Joaquín Sorolla, Don Pío Baroja

Retrato del escritor vasco en 1914 / SOROLLA

En estos recorridos estacionales el escritor vasco rompe mitos, practica la impertinencia y, como decía el famoso verso de Machado –“quien habla solo espera hablar a Dios un día”– dialoga consigo mismo en deliciosos momentos teatrales, ciertos y fingidos. Las horas solitarias es un libro ondulante, como la existencia y el mar. Va y viene. Se marcha y regresa. Y, con su vaivén, ayuda a pasar el rato y enseña a aceptar espiritualmente el desengaño: “Me marcho al campo porque no hay vida social en la ciudad española. Hemos sustituido la vida antigua por la moderna, hemos perdido nuestra fe y nuestras costumbres y no hemos podido mantener prestigio alguno. Hoy en Madrid, en Barcelona, en Bilbao, el que no tiene dinero no es nada. En una sociedad así, plutocrática, ¿qué puede hacer un hombre que no sea rico? No tiene más remedio que retirarse”. 
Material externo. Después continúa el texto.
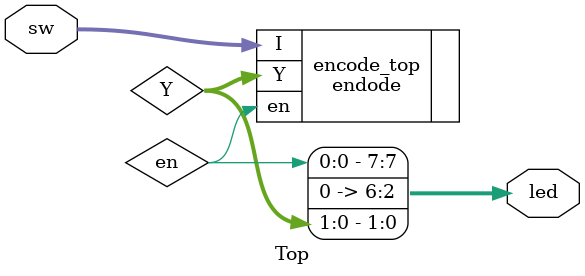
<source format=v>
module Top(
    input wire [3:0] sw,
    output wire [7:0] led
);
wire [1:0] Y;
wire en;
endode encode_top(
    .I(sw),
    .Y(Y),
    .en(en)
);
assign led = {{en}, {5'b0}, {Y}};
endmodule
</source>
La soledad –discurre Baroja– permite digerir sucesos e ideas y cambia la perspectiva de las cosas. El novelista no busca un retiro místico, sino un espacio (mental) desde el que practicar su retórica de la sinceridad, ese viento que impulsa sus libros. “En literatura y arte, todo es posible para el hombre sincero”. Su nihilismo es afirmación. Su egotismo, filosofía. Su incorrección política, una señal de respeto (ante el lector). Las cuatro estaciones de Baroja son una partitura cuya armonía reside en la falta de lirismo y la obstinación de la honestidad: “Yo no sé decir más que lo que pienso, aunque lo que piense sea malo”. “Poetas, en la vulgaridad está la cosa”, escribió don Nicanor (Parra). “La sinceridad siempre es potencia”, dejó dicho Rubén Darío. Entre ambas, pervive el invencible Baroja.